START Excerpted records

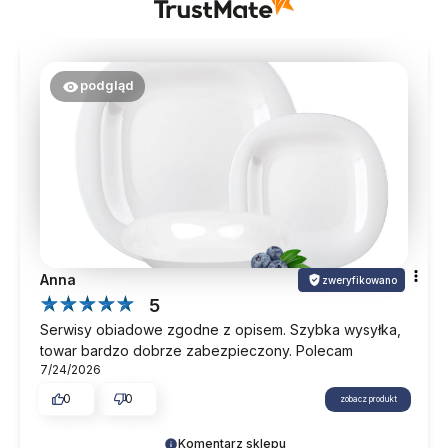
podgląd
Anna
zweryfikowano
5
Serwisy obiadowe zgodne z opisem. Szybka wysyłka,
towar bardzo dobrze zabezpieczony. Polecam
7/24/2026
0
0
zobacz produkt
Komentarz sklepu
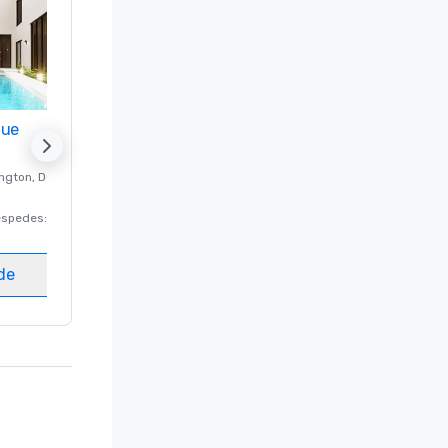
nue
Promote your venue
ngton
, DC
Hotel de lujo en
Washington
, DC
éspedes
:
220
Habitaciones para huéspedes
:
237
Salas de reunión
:
8
ede
Elegir sede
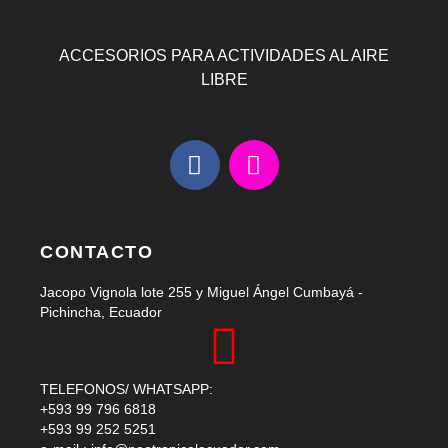
ACCESORIOS PARA ACTIVIDADES AL AIRE
LIBRE
F
I
a
n
c
s
e
t
b
a
CONTACTO
o
g
Jacopo Vignola lote 255 y Miguel Ángel Cumbayá -
o
r
Pichincha, Ecuador
k
a
m
TELEFONOS/ WHATSAPP:
+593 99 796 6818
+593 99 252 5251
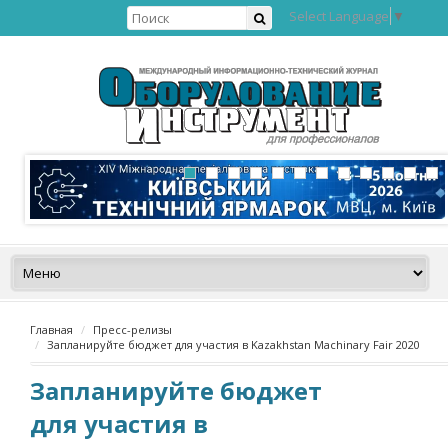
Select Language
▼
Главная
Пресс-релизы
Запланируйте бюджет для участия в Kazakhstan Machinary Fair 2020
Запланируйте бюджет
для участия в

END Excerpted records

Task description:
Every line above in which the word "участия" occurs needs to be copied.

Reply to the exercise:
Запланируйте бюджет для участия в Kazakhstan Machinary Fair 2020
для участия в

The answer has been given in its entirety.